Figure 5. Metabolic effect of 2DG treatment in low- and high-grade ccRCC and normal cortex primary cultures

(A) Glucose quantification performed in conditioned culture medium of normal cortex (n = 3), low- grade (n = 4) and high-grade (n = 3) ccRCC primary cultures treated for 24 hours with 5 mM 2DG. (B) Lactate quantification performed in conditioned culture medium of normal cortex (n = 4), low-grade (n = 3) and high-grade (n = 3) ccRCC primary cultures treated for 24 hours with 5 mM 2DG. (C) Quantification of reduced MTT dye performed by MTT assay in normal cortex (n = 4), low-grade (n = 9) and high-grade (n = 5) ccRCC cultures treated for 72 hours with 5 mM 2DG. (D) Quantification of ATP content in normal cortex (n = 3), low-grade (n = 5) and high- grade (n = 4) ccRCC cultures treated for 24 hours with 5mM 2DG. All data are represented as percentage with respect to corresponding control (untreated) cells considered equal to 100%, except for panel A in which the treated cells are considered equal to 100%. Data expressed as mean ± SEM; ^*p < 0.05.
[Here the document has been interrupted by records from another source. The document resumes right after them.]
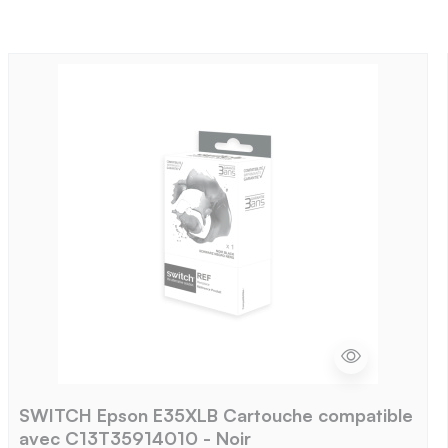
SWITCH Epson E35XLB Cartouche compatible
avec C13T35914010 - Noir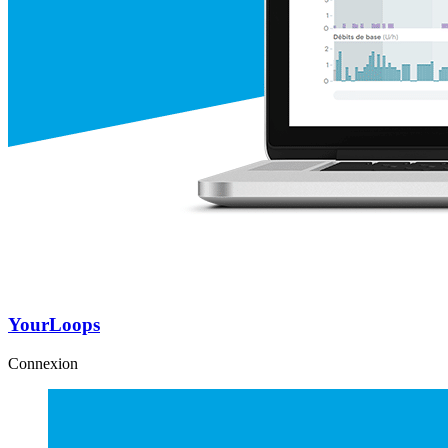
YourLoops
Connexion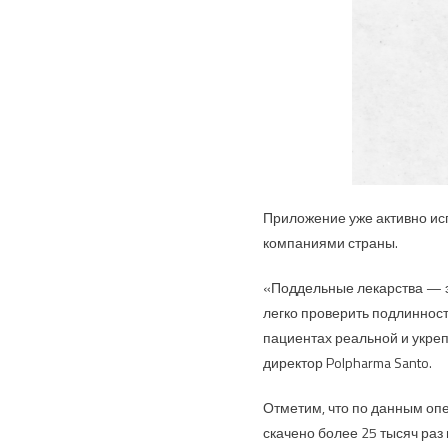
Приложение уже активно ис
компаниями страны.
«Поддельные лекарства — эт
легко проверить подлинност
пациентах реальной и укре
директор Polpharma Santo.
Отметим, что по данным опе
скачено более 25 тысяч раз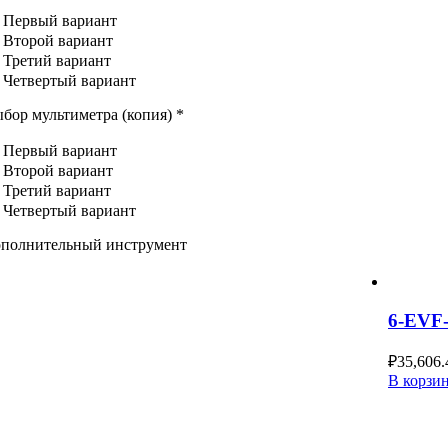
Первый вариант
Второй вариант
Третий вариант
Четвертый вариант
бор мультиметра (копия)
*
Первый вариант
Второй вариант
Третий вариант
Четвертый вариант
полнительный инструмент
6-EVF
₽
35,606.
В корзи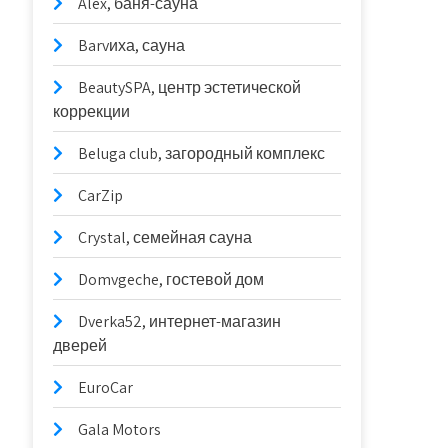
Alex, баня-сауна
Barvиха, сауна
BeautySPA, центр эстетической
коррекции
Beluga club, загородный комплекс
CarZip
Crystal, семейная сауна
Domvgeche, гостевой дом
Dverka52, интернет-магазин
дверей
EuroCar
Gala Motors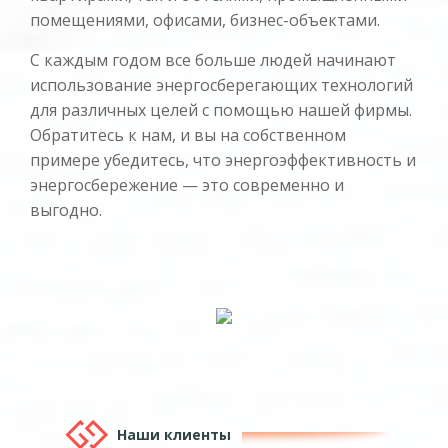
помещениями, офисами, бизнес-объектами.
С каждым годом все больше людей начинают
использование энергосберегающих технологий
для различных целей с помощью нашей фирмы.
Обратитесь к нам, и вы на собственном
примере убедитесь, что энергоэффективность и
энергосбережение — это современно и
выгодно.
Наши клиенты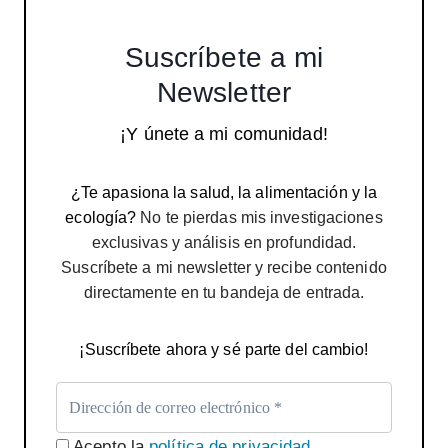
Suscríbete a mi
Newsletter
¡Y únete a mi comunidad!
¿Te apasiona la salud, la alimentación y la
ecología?
No te pierdas mis investigaciones
exclusivas y análisis en profundidad.
Suscríbete a mi newsletter y recibe contenido
directamente en tu bandeja de entrada.
¡Suscríbete ahora y sé parte del cambio!
Acepto la
política de privacidad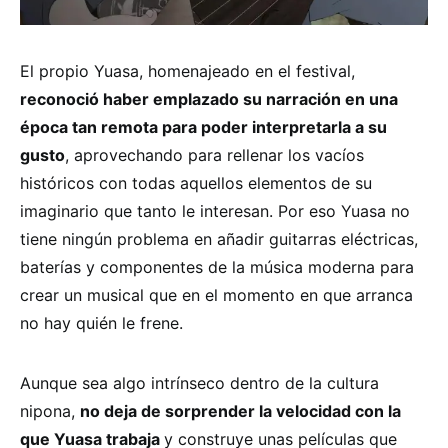
El propio Yuasa, homenajeado en el festival,
reconoció haber emplazado su narración en una
época tan remota para poder interpretarla a su
gusto
, aprovechando para rellenar los vacíos
históricos con todas aquellos elementos de su
imaginario que tanto le interesan. Por eso Yuasa no
tiene ningún problema en añadir guitarras eléctricas,
baterías y componentes de la música moderna para
crear un musical que en el momento en que arranca
no hay quién le frene.
Aunque sea algo intrínseco dentro de la cultura
nipona,
no deja de sorprender la velocidad con la
que Yuasa trabaja
y construye unas películas que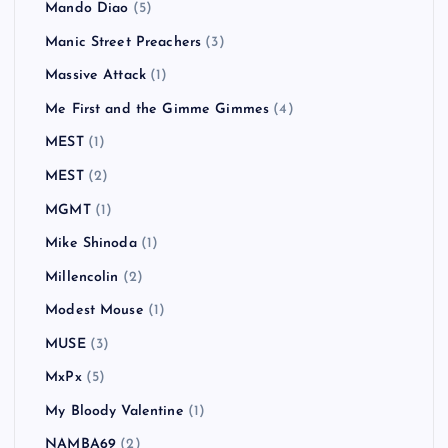
Mando Diao
(5)
Manic Street Preachers
(3)
Massive Attack
(1)
Me First and the Gimme Gimmes
(4)
MEST
(1)
MEST
(2)
MGMT
(1)
Mike Shinoda
(1)
Millencolin
(2)
Modest Mouse
(1)
MUSE
(3)
MxPx
(5)
My Bloody Valentine
(1)
NAMBA69
(2)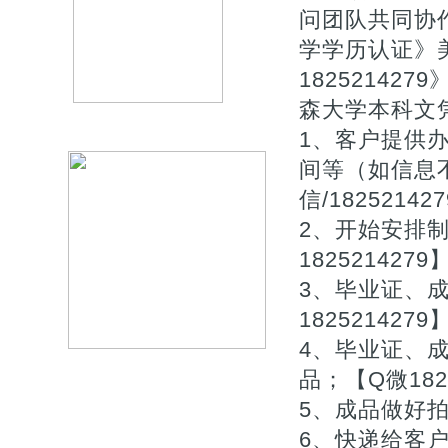
问团队共同协作
学学历认证》
1825214
森大学本科文
1、客户提供
间等（如信息
信/182521
2、开始安排
1825214279
3、毕业证、
1825214279
4、毕业证、
品；【Q微1825
5、成品做好拍
6、快递给客户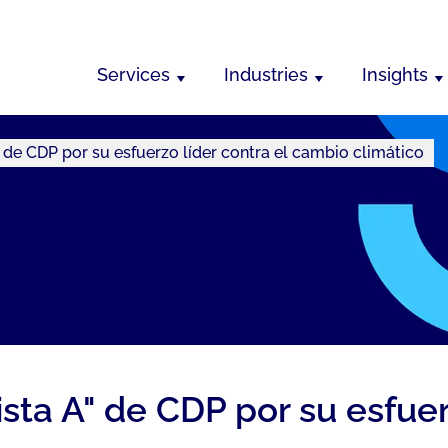
Services
Industries
Insights
" de CDP por su esfuerzo líder contra el cambio climático
sta A" de CDP por su esfuer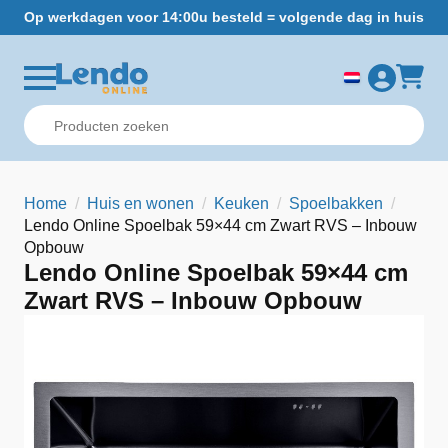
Op werkdagen voor 14:00u besteld = volgende dag in huis
Gr
Home
Huis en wonen
Keuken
Spoelbakken
Lendo Online Spoelbak 59×44 cm Zwart RVS – Inbouw
Opbouw
Lendo Online Spoelbak 59×44 cm
Zwart RVS – Inbouw Opbouw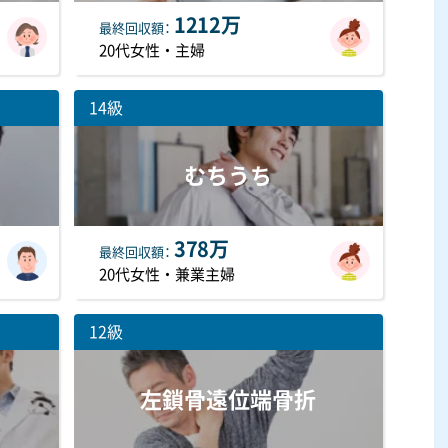
1212万
最終
回収額
20代女性・主婦
14級
むちうち
378万
最終
回収額
20代女性・兼業主婦
12級
左鎖骨遠位端骨折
Figure 6. Metabolic effect of Etomoxir treatment in low- and high-grade ccRCC and normal cortex primary cultures

(A) Quantification of reduced MTT dye performed by MTT assay in normal cortex (n = 10), low-grade (n = 11) and high-grade (n = 13) ccRCC cultures treated for 72 hours with 50 µM Etomoxir. (B) Quantification of ATP content in normal cortex (n = 3), low-grade (n = 4) and high-grade (n = 4) ccRCC cultures treated for 24 hours with 50 µM Etomoxir. Data, expressed as mean ± SEM, are represented as percentage with respect to corresponding control (untreated) cells; ^*p < 0.05.

Figure 7. Cell proliferation and viability of low- and high-grade ccRCC and normal cortex primary cultures treated with 2DG or Etomoxir

(A–B) Quantification of cellular proliferation evaluated as Ki67 positive cells after immunofluorescence staining in normal cortex (n = 3), low-grade (n = 4) and high-grade (n = 5) ccRCC cultures treated for 72 hours with 5 μM 2DG (A) or 50 μM Etomoxir (B). Data, obtained in at least five 400x micrographs per sample, were represented as percentage with respect to corresponding control (untreated) samples; ^*p < 0.05. (C–D) Representative images of FACS analysis of cell viability evaluated with Annexin V/propidium iodide in normal cortex (n = 4), low-grade (n = 4) and high-grade (n = 5) ccRCC cultures treated for 72 hours with 5mM 2DG (C) or 50 μM Etomoxir (D). Percentages of viable cells (bottom left quadrant of each plot) are indicated; ^*p < 0.05, paired Student’s t-test. Data are expressed as mean ± SEM.